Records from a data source
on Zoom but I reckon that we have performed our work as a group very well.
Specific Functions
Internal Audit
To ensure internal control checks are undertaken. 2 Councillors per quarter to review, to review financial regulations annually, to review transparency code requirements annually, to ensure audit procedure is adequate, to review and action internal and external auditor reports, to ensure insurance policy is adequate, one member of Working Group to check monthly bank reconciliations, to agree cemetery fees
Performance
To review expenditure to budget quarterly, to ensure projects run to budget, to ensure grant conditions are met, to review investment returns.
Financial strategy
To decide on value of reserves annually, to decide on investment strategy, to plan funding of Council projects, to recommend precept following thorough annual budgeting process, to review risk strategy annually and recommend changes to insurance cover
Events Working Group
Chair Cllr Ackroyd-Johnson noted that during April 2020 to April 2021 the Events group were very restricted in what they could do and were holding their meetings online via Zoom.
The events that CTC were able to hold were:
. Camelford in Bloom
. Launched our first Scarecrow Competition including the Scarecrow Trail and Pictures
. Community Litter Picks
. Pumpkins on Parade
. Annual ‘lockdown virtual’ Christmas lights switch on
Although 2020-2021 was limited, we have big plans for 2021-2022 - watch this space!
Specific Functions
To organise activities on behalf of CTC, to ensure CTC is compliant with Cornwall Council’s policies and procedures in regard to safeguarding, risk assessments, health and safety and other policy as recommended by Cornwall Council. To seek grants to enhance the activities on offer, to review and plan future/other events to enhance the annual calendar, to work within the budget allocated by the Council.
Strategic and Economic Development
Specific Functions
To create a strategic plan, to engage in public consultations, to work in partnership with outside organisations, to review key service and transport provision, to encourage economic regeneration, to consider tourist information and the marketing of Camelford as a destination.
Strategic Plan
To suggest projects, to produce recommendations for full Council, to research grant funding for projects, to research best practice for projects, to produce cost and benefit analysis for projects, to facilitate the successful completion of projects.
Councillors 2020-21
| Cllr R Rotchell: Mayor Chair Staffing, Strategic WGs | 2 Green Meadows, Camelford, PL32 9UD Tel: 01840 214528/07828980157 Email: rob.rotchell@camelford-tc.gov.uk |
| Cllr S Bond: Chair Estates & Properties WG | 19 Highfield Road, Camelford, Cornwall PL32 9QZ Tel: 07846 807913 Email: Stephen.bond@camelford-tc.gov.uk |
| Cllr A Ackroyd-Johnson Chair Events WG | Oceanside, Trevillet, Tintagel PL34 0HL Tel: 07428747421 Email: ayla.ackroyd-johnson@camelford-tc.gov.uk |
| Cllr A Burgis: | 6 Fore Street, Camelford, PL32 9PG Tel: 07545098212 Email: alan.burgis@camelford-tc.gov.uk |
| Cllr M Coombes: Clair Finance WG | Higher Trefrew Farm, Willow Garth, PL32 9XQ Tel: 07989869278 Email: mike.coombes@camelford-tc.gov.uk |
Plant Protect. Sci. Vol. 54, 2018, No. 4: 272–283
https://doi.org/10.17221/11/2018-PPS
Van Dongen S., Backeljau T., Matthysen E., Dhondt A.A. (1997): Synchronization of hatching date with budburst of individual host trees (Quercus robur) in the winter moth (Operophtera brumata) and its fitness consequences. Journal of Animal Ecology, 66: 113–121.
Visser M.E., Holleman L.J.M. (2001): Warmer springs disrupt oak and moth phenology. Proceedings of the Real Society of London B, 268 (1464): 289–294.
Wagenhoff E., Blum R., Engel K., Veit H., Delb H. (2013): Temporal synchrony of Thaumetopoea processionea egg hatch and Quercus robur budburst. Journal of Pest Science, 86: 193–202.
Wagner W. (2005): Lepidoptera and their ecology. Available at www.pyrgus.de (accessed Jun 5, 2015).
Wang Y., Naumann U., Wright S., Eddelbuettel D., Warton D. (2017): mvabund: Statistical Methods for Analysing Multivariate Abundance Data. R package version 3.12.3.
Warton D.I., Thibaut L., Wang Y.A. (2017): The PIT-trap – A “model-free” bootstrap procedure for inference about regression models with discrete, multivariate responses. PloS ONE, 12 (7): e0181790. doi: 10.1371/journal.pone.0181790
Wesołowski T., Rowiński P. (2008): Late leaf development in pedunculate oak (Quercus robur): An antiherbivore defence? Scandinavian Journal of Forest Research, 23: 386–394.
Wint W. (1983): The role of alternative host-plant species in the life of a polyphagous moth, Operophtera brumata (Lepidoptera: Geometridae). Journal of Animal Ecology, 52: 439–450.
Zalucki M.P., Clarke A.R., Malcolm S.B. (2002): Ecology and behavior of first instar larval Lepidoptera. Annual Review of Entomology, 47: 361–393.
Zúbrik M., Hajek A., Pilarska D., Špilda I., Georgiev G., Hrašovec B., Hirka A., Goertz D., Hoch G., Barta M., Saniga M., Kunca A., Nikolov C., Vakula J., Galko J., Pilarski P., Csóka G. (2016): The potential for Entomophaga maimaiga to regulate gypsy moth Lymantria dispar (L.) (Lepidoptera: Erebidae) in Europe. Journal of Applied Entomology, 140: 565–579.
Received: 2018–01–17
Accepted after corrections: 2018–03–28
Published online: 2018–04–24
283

> [The task]:
The answer should contain only the lines from the first line of the entries through the line holding "Financial strategy", each exactly as written.

> [Solved problem]:
on Zoom but I reckon that we have performed our work as a group very well.
Specific Functions
Internal Audit
To ensure internal control checks are undertaken. 2 Councillors per quarter to review, to review financial regulations annually, to review transparency code requirements annually, to ensure audit procedure is adequate, to review and action internal and external auditor reports, to ensure insurance policy is adequate, one member of Working Group to check monthly bank reconciliations, to agree cemetery fees
Performance
To review expenditure to budget quarterly, to ensure projects run to budget, to ensure grant conditions are met, to review investment returns.
Financial strategy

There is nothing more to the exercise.